* Extrait:
Par ailleurs, dès lors qu’un projet est qualifié de projet de R&D, l’ensemble des opérations nécessaires à sa réalisation est considéré comme de la R&D, y compris dans le cas où ces opérations, si elles étaient prises isolément, ne constitueraient pas de la R&D.

Selon Frascati, Edition 2015, l’alinéa 9.48, page 229, reprend le fameux exemple de la prise de sang :

D’après ces critères, toutefois, un projet particulier peut ou non être considéré comme de la R-D selon qu’il est entrepris dans un but ou un autre, comme l’illustre l’exemple suivant : dans le domaine de la médecine, réaliser une autopsie de routine pour déterminer les causes d’un décès est une pratique médicale courante, qui ne peut pas être rattachée à la R-D ; en revanche, une enquête de mortalité destinée à établir les effets secondaires d’un traitement contre le cancer relève de la R-D. De même, les tests de routine, comme les analyses de sang et les examens bactériologiques réalisés dans le cadre de bilans de santé ne relèvent pas de la R-D, contrairement aux programmes de tests sanguins visant spécifiquement les patients qui prennent un nouveau produit pharmaceutique.

 

Selon Frascati, Edition 2015, l’alinéa 4.60, page 133, stipule :

S’il s’agit de tâches (ne relevant pas nécessairement de la R-D) qui sont indispensables pour la R-D intra-muros de l’unité mais qui ont été sous-traitées, les coûts correspondants peuvent généralement être comptabilisés dans les dépenses de R-D intra-muros (autres dépenses courantes).

Enfin, notons néanmoins que les textes de références peuvent aussi aller dans un sens inverse de celui qui précède. En effet, nous avons encore :

Le Code Général des Impôts qui précise :

d bis) Les dépenses exposées pour la réalisation d’opérations de même nature confiées à des organismes de recherche privés agréés par le ministre chargé de la recherche, ou à des experts scientifiques ou techniques agréés dans les mêmes conditions. Pour les organismes de recherche établis dans un Etat membre de l’Union européenne, ou dans un autre Etat partie à l’accord sur l’Espace économique européen ayant conclu avec la France une convention d’assistance administrative en vue de lutter contre la fraude et l’évasion fiscales, l’agrément peut être délivré par le ministre français chargé de la recherche ou, lorsqu’il existe un dispositif similaire dans le pays d’implantation de l’organisme auquel sont confiées les opérations de recherche, par l’entité compétente pour délivrer l’agrément équivalent à celui du crédit d’impôt recherche français.

* Travail à réaliser:
1: Reproduisez fidèlement le texte sur la R&D, de « Par ailleurs, dès » à « pas de la R&D. ».
2: Prolongez le texte sur la R&D à partir de sa dernière phrase.

* Jeu de données:
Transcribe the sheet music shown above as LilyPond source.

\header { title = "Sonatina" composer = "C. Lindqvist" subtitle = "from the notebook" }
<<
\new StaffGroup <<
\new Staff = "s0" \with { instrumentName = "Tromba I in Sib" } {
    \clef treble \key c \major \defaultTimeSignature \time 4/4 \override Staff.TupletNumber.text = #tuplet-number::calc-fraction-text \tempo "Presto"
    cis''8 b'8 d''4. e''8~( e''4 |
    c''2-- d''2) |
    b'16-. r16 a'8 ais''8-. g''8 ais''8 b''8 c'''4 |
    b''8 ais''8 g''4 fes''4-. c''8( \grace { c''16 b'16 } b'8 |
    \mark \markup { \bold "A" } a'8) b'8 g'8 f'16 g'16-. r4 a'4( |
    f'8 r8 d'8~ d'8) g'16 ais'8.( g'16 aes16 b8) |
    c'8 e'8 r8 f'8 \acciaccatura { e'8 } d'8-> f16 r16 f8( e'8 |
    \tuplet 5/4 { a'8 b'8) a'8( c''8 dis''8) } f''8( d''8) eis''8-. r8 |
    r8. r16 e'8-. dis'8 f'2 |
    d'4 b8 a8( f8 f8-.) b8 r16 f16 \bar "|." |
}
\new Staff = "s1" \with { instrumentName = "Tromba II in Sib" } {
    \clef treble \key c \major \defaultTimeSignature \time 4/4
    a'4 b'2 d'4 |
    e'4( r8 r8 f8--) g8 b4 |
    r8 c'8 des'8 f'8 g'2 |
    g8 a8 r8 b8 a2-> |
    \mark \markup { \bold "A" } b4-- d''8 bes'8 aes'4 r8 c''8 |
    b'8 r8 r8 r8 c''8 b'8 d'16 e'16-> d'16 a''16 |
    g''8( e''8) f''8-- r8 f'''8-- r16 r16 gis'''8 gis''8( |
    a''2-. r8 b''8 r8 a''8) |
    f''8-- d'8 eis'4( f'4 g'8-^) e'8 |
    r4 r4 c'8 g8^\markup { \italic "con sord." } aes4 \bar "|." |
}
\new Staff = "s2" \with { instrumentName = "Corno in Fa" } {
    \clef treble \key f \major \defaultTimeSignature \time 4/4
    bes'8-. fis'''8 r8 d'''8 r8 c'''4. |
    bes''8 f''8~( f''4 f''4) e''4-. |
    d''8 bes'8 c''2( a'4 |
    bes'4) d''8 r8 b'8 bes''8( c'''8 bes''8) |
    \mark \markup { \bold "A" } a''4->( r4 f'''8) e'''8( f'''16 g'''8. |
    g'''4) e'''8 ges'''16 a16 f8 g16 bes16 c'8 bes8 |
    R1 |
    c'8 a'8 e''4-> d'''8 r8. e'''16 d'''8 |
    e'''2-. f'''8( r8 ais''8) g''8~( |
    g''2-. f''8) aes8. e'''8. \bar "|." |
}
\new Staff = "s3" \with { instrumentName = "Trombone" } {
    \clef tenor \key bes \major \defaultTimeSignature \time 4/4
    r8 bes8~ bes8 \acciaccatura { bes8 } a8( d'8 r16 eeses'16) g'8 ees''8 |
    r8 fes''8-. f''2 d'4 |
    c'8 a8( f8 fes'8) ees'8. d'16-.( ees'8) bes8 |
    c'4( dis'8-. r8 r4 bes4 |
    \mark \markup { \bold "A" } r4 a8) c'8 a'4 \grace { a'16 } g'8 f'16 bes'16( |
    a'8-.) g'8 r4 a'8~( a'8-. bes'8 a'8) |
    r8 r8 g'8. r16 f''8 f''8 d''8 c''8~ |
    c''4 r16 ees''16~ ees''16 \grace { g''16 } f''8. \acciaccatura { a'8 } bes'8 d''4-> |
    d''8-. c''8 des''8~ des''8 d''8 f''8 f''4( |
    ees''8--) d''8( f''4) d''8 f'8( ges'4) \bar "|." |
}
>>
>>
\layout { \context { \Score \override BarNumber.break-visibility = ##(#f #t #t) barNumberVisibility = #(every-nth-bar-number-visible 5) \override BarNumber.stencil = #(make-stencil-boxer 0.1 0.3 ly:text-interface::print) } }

* Réponses ci-dessous:
1:
Par ailleurs, dès lors qu’un projet est qualifié de projet de R&D, l’ensemble des opérations nécessaires à sa réalisation est considéré comme de la R&D, y compris dans le cas où ces opérations, si elles étaient prises isolément, ne constitueraient pas de la R&D.

2:
BOI-BIC-RICI-10-10-20-30 du 05/04/2017 ; concernant les dépenses de recherche externalisées :

« Les dépenses engagées doivent correspondre à la réalisation de véritables opérations de recherche et de développement, nettement individualisées. »

Frascati, Edition 2015, alinéa 2.50 page 65, Tableau 2.3 :

Guide du ministère de la Recherche, Edition 2019 :

La sous-traitance éligible au CIR doit répondre à un besoin de compétences spécifiques pour réaliser une opération de R&D, dans le cas où le donneur d’ordre n’a pas les compétences adéquates pour réaliser l’opération. Le sous-traitant doit donc assumer la coordination scientifique de la prestation de recherche. On parle aussi de sous-traitance de complémentarité car le donneur d’ordre, qui n’a pas les compétences adéquates pour réaliser l’opération en interne, exige de son sous-traitant, des compétences techniques élevées.

Dans le cas contraire, où le sous-traitant est un simple exécutant d’une opération définie par le donneur d’ordre qui assure la coordination scientifique de la prestation de recherche, la sous-traitance n’est pas éligible au CIR. Il s’agit d’une sous-traitance de capacité.

IMPORTANT ! Les travaux sous-traités doivent correspondre à la réalisation de véritables opérations de R&D, nettement individualisées (une prestation sous-traitée qui n’est pas de la R&D n’est pas éligible au CIR même si elle est indispensable à la réalisation du projet).

En conclusion, l’arrêt du Conseil d’Etat est une excellente nouvelle mais se borne à un cas précis d’externalisation. Les autres cas pourraient ne pas être traités de la même manière à la lecture des éléments ci-dessus.